Mutisme présidentiel
Au fil des ans, Hollande recevra des dizaines de notes alarmantes de la DGSE ou en provenance des services alliés sur le comportement de nos amis pétroliers, mais il aura toujours quelque peine à le reconnaître. Ainsi, le 17 mai 2014, à la fin d’un sommet franco-africain, il faudra que deux journalistes de France 24 le harcèlent pour qu’il accepte de parler de « ces organisations humanitaires qui aident les djihadistes », avant d’admettre : « J’ai averti les pays de Golfe, qui pouvaient un moment (sic) pour prodiguer leur générosité (re-sic) utiliser ces organisations, de cesser (tout financement de ce genre). Et ils m’ont dit qu’ils le feraient. » Un aveu présidentiel, sans qu’il soit question de citer l’Arabie saoudite ou le Qatar…
Un calife bien ingrat
Ce n’est pas le cas de deux hommes politiques américains.
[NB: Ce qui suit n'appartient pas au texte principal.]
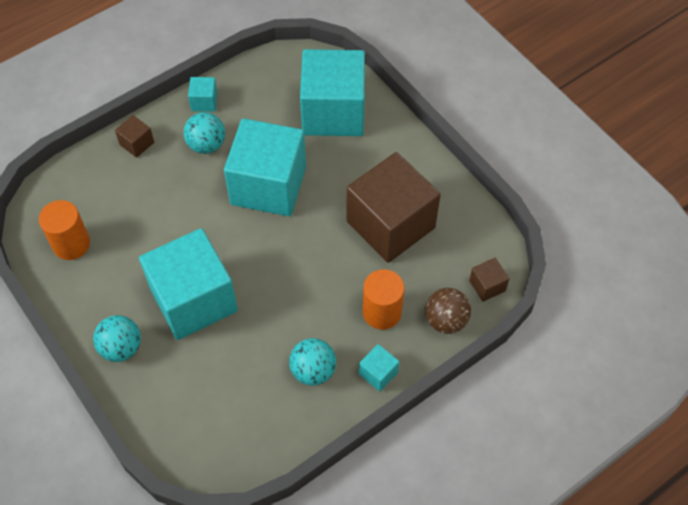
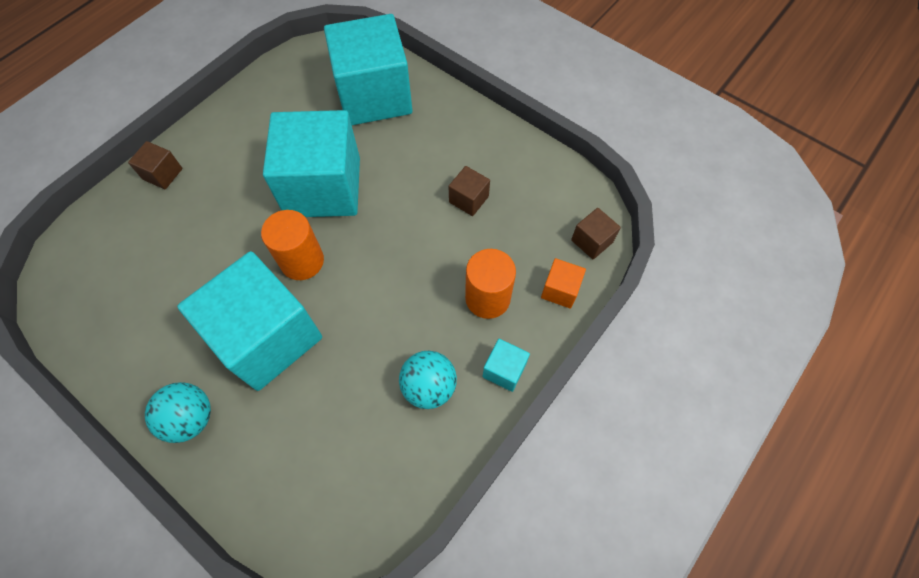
camera: 15 degrees left, 5 degrees up
(71, 244) = (105, 306): orange cylinder -> orange cylinder (302, 261)
(204, 102) = (230, 114): turquoise cube -> none
(206, 145) = (243, 158): turquoise ball -> none
(390, 224) = (468, 199): brown cube -> brown cube, size x0.41
(445, 320) = (560, 290): brown ball -> orange cube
Le premier, Bob Graham, qui a dirigé la commission d’enquête sur les attentats du 11-Septembre a décrit, voilà quatre mois, la « part d’ombre » de l’Arabie saoudite, toujours épargnée par les Occidentaux alors qu’elle a longtemps financé les djihadistes sunnites puis, plus récemment, l’État islamique. Second spécialiste américain du financement terroriste, David Cohen, sous-secrétaire d’État au Trésor, a admis, en octobre, que des organisations dites humanitaires et des personnalités privées, originaires du Golfe, avaient « alimenté » les combattants de l’État islamique.
Mais il arrive parfois aux ingrats de cracher sur la main qui les a nourris : le calife Ibrahim, chef autoproclamé de l’État islamique, par exemple. Durant l’été 2014, cet insolent a soudain annoncé que ses troupes entreraient en Arabie saoudite et marcheraient sur La Mecque, après avoir conquis Bagdad. Inquiet, le roi Abdallah a aussitôt ordonné de fortifier quelques 1 000 kilomètres de frontières et a rejoint la coalition dirigée par les États-Unis, en compagnie du Qatar, du Koweït et des Émirats arabes unis. Depuis, des avions saoudiens bombardent, de temps à autre, ces djihadistes qui n’ont même pas la reconnaissance du ventre.
L’offensive d’un mouvement chiite contre le régime en place au Yémen, favorable aux Occidentaux et hostile aux djihadistes, représente un nouvel échec pour Washington. « Les Américains ne peuvent plus compter sur la collaboration des services de sécurité yéménites », constate un officier français. Une coopération qui permettait aux drones de la CIA de traquer les chefs locaux d’Al-Qaïda.